__WHAT TO WORK ON__: After locating the line with "सूचना बिभाग दर्ता" below, output it and each following line exactly, stopping after the line with "果や AI 検索で「気になる、記になる…」が表示されやすくなります。". No pictures.

__EXTRACTED RECORDS__:

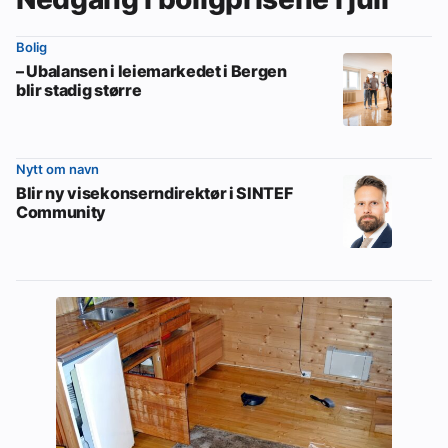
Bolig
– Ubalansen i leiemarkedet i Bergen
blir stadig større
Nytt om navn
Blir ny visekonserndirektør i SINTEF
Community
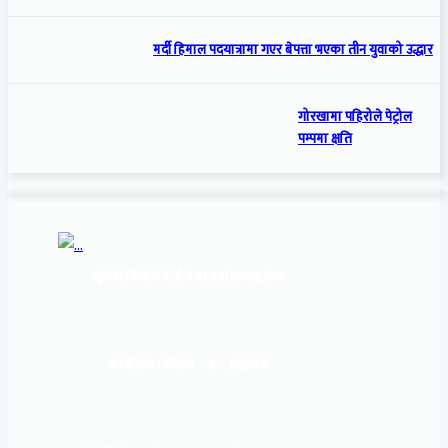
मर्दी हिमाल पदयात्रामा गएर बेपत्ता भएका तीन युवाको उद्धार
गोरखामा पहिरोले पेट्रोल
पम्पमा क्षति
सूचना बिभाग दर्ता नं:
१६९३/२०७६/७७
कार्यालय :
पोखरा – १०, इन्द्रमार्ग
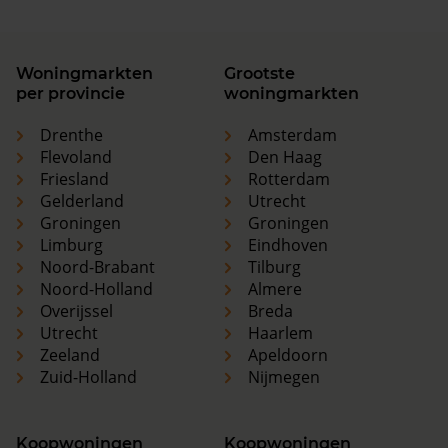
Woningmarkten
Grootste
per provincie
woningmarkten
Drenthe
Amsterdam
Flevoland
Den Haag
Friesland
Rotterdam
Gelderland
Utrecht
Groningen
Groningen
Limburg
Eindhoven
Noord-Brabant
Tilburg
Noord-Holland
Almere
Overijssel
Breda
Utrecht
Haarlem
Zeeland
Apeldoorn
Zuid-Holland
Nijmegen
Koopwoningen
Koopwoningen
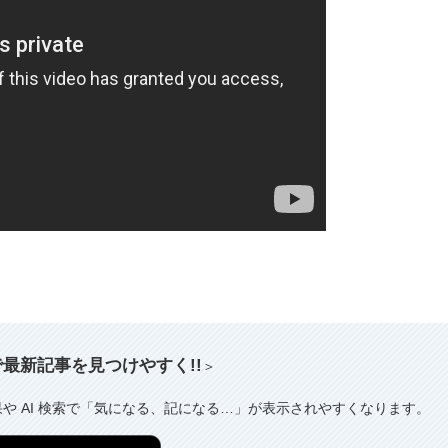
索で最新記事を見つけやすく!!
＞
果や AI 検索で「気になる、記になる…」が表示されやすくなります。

* * *

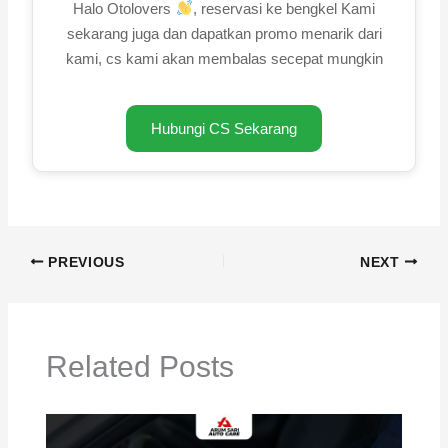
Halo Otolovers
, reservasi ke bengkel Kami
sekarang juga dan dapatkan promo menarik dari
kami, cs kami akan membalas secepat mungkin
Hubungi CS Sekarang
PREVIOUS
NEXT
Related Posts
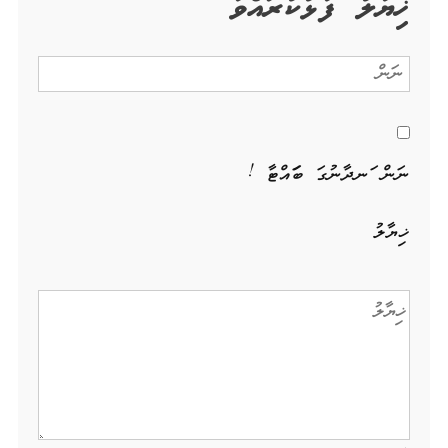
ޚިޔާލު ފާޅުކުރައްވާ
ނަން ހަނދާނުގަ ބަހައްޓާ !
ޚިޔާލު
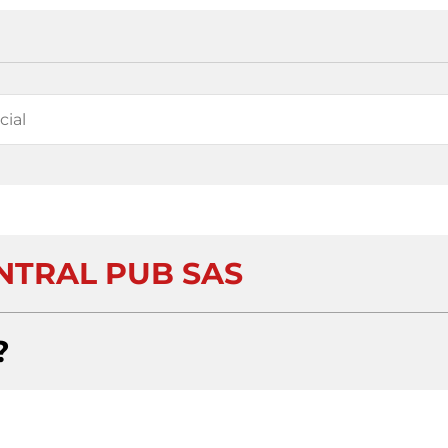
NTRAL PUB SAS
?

==

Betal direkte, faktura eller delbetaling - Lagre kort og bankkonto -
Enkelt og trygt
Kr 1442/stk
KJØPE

__WRITTEN REPLY__:
सूचना बिभाग दर्ता नं:
१६९३/२०७६/७७
कार्यालय :
पोखरा – १०, इन्द्रमार्ग
Woningmarkten
Grootste
per provincie
woningmarkten
Drenthe
Amsterdam
Flevoland
Den Haag
Friesland
Rotterdam
Gelderland
Utrecht
Groningen
Groningen
Limburg
Eindhoven
Noord-Brabant
Tilburg
Noord-Holland
Almere
Overijssel
Breda
Utrecht
Haarlem
Zeeland
Apeldoorn
Zuid-Holland
Nijmegen
Koopwoningen
Koopwoningen
索で最新記事を見つけやすく!!
＞
果や AI 検索で「気になる、記になる…」が表示されやすくなります。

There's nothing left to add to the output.